Confusion matrix of our predictive model on the test set.

Predicted as ⊳	TD	ADHD
TD	7	5
ADHD	6	23

Table 6

Comparison with previous works.

	A(%)	tn(%)	tp(%)
Our work	73.2	58.3	79.3
Eslami and Saed (2018) [89]	53.0	83.0	55.0
Riaz et al. (2016) [87]	61.0	41.6	68.9
Guo et al. (2014) [88]	63.8	-	-
Colby et al. (2012) [26]	37.0	58.0	34.0

Conclusion

In the sphere of translational neuroscience, studies based on machine learning approaches have been increasing over the last years. However, few of these studies have had a clinical impact as they have still not resulted in models that aid the diagnosis of disorders such as ADHD, whose physiological bases remain unknown.

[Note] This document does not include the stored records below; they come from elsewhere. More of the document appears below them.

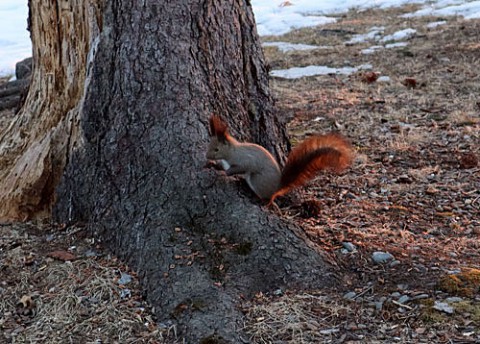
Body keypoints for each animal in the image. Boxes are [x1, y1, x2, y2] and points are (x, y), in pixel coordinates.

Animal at [206, 115, 352, 204]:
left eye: (216, 149)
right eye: (209, 144)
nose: (207, 156)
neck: (231, 152)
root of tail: (278, 187)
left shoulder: (243, 160)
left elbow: (238, 168)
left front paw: (221, 174)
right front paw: (212, 165)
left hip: (257, 181)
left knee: (269, 198)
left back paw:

This study is on a machine learning methodology that can lead towards more interpretable models. Indeed, interpretability is an important requirement that diagnosis aid models should comply with. Decision trees are models suitable for such a purpose. Though decision trees are readable, the related decision chains do not necessarily make sense for their final user. In that regard, we showed the significance of an expert-based framework for the development of interpretable predictive models. We applied this framework on a data sample extracted from the open ADHD-200 collection. This approach is applied in two stages. An initial predictive model is developed and then analyzed by a domain expert. This allows to raise some ideas that could be explored, and to adjust, as a second stage, the training set content. Another predictive model is thus developed: it is expected to be more interpretable. Through the interaction of a domain expert, this two-stage approach likely enables to get better confidence and meaningfulness regarding the credibility of the predictive models. Let us note that we used decision trees to illustrate this approach, but the latter could be based on any classifier, as long as this classifier may be interpreted and provides enough flexibility to allow stepwise improvements of its predictive mechanism.

The first part of our study revealed a possible involvement of the Papez circuit as an element of ADHD diagnosis. Then, we investigated the credibility of this finding, based on the development of predictive models only on the areas of the limbic system, which includes the Papez circuit. The resulting decision tree presents a test accuracy of 73.2%, which constitutes a pertinent evolution with respect to the recent figures reported in the literature. Of course, the clinical significance of our results has yet to be investigated in the sphere of neuroscientific research.